Some revellers marked the royal milestone with fancy dress and Union Jacks, always a staple of 60s’ mod style, were even more in evidence than usual along with the ubiquitous and iconic British brands Fred Perry, Ben Sherman and Dr Martens.

TheDualers ©Gerred Gilronan
TheDualers ©Gerred Gilronan

Where else would you find punks, mods, skinheads, reggae fans and rudeboys in harmony? As a Platinum Jubilee celebration, it showcased the music that has defined the Queen’s reign.

Once again the organisers delivered a well-organised, value-for-money, family and dog-friendly event that sums up what really is the best of British – disparate tribes singing and dancing together.

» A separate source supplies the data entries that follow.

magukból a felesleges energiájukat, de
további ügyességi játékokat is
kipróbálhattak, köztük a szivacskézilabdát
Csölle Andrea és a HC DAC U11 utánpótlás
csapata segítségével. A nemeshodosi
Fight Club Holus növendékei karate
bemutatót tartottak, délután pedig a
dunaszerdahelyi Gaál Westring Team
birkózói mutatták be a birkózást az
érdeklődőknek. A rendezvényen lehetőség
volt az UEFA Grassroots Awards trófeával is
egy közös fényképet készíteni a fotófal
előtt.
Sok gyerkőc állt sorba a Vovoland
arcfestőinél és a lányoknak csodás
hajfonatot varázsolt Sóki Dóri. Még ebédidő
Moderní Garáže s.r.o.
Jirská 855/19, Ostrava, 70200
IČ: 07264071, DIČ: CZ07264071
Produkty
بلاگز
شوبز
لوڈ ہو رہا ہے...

But don’t just take my word for it. Bishop’s Stortford residents Gunta and Adrian Andrews, both talented artists whose work is inspired by their love of punk and two-tone, attended the festival for the first time to see The Stranglers.

The Stranglers ©Gerred Gilronan
The Stranglers ©Gerred Gilronan

Adrian said: “Both Gunta and I were very impressed with our day at the Stone Valley Festival. The attraction of having major named acts playing in a field almost on the doorstep is an obvious draw but also attractive is the intimacy of the day.

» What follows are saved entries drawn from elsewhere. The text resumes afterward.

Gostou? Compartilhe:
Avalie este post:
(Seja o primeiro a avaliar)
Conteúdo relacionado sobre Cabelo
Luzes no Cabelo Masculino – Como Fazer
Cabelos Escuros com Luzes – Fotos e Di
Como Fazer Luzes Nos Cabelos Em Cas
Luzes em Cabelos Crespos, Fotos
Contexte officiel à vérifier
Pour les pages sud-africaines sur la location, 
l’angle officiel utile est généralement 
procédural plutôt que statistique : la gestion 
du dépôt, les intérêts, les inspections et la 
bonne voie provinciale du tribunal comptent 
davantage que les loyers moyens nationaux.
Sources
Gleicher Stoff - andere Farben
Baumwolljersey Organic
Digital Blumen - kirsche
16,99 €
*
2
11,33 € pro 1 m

“With one stage, this is no sprawling Glastonbury or the Isle of Wight. This is just as well for a man of a certain age who needs to use the facilities every 30 minutes when drinking beer (which I did)!

“I was particularly looking forward to Peter Hook & The Light as I have grown to increasingly appreciate Joy Division over the years. It was a nice pairing to have Peter Hook effectively supporting The Stranglers. The last time that happened was at the Rainbow back in April 1980 when Hugh was incarcerated in Pentonville prison.

“I thought Peter Hook, predominately playing Joy Division material, complemented The Stranglers very well. As for the latter, it is very difficult for me to say. I don’t really like it when they play festival sets of greatest hits but I do appreciate that this is what is expected of them and this is what they need to deliver.

“Only one song from their new album Dark Matters made the cut – White Stallion – which at least demonstrated that the band have not been standing still. I am sure for the festival-goer with a working knowledge of the band it was great, but for me who always wants something a bit different, it was all rather pedestrian.

“We were right at the front and the sound was abysmal. Worst sound at a gig I’ve heard in years and years! Plus I thought that their performance lacked personality too – it was as though they were going through the motions. Big shame.

“Buzzcocks? No buzz anymore cock! Sadly without Pete Shelley, they’re very ordinary and I know Steve Diggle wrote a lot of the songs etc, but he doesn’t convince me as a front man and he sounds like Frank Sidebottom!

Buzzcocks ©Gerred Gilronan
Buzzcocks ©Gerred Gilronan

“So in summary, we had a GREAT time but the music could have been better. All these older bands should take a leaf out of ABBA’s book and just become holograms of their 1978 form. Who wants to see an 80-year-old punk rocker? Not me! But weren’t we lucky with the weather?”